*WHAT YOU SHOULD DO:* Pull the text out of every item below, keeping each line unchanged and leaving out the pictures.

───── WORKING DATA

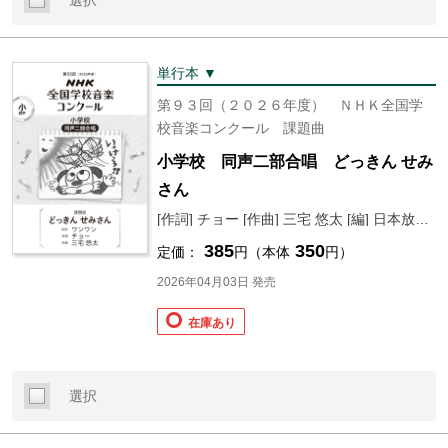
選択
単行本 ▼
第９３回（２０２６年度） ＮＨＫ全国学
校音楽コンクール 課題曲
小学校 同声二部合唱 どっきん せみ
さん
[作詞] チョー [作曲] 三宅 悠太 [編] 日本放送協会
385
350
定価：
円（本体
円）
2026年04月03日 発売
在庫あり
選択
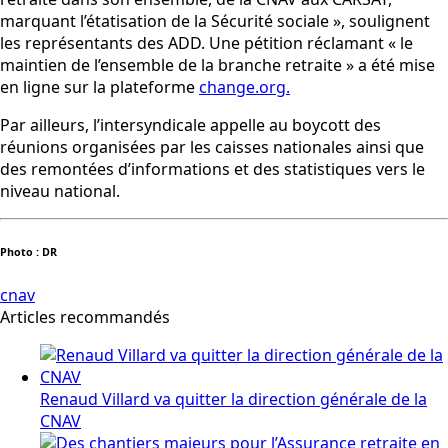
marquant l’étatisation de la Sécurité sociale », soulignent
les représentants des ADD. Une pétition réclamant « le
maintien de l’ensemble de la branche retraite » a été mise
en ligne sur la plateforme
change.org.
Par ailleurs, l’intersyndicale appelle au boycott des
réunions organisées par les caisses nationales ainsi que
des remontées d’informations et des statistiques vers le
niveau national.
Photo : DR
cnav
Articles recommandés
Renaud Villard va quitter la direction générale de la
CNAV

──────────

*EXPECTED ANSWER:*
選択
単行本 ▼
第９３回（２０２６年度） ＮＨＫ全国学
校音楽コンクール 課題曲
小学校 同声二部合唱 どっきん せみ
さん
[作詞] チョー [作曲] 三宅 悠太 [編] 日本放送協会
385
350
定価：
円（本体
円）
2026年04月03日 発売
在庫あり
選択
marquant l’étatisation de la Sécurité sociale », soulignent
les représentants des ADD. Une pétition réclamant « le
maintien de l’ensemble de la branche retraite » a été mise
en ligne sur la plateforme
change.org.
Par ailleurs, l’intersyndicale appelle au boycott des
réunions organisées par les caisses nationales ainsi que
des remontées d’informations et des statistiques vers le
niveau national.
Photo : DR
cnav
Articles recommandés
Renaud Villard va quitter la direction générale de la
CNAV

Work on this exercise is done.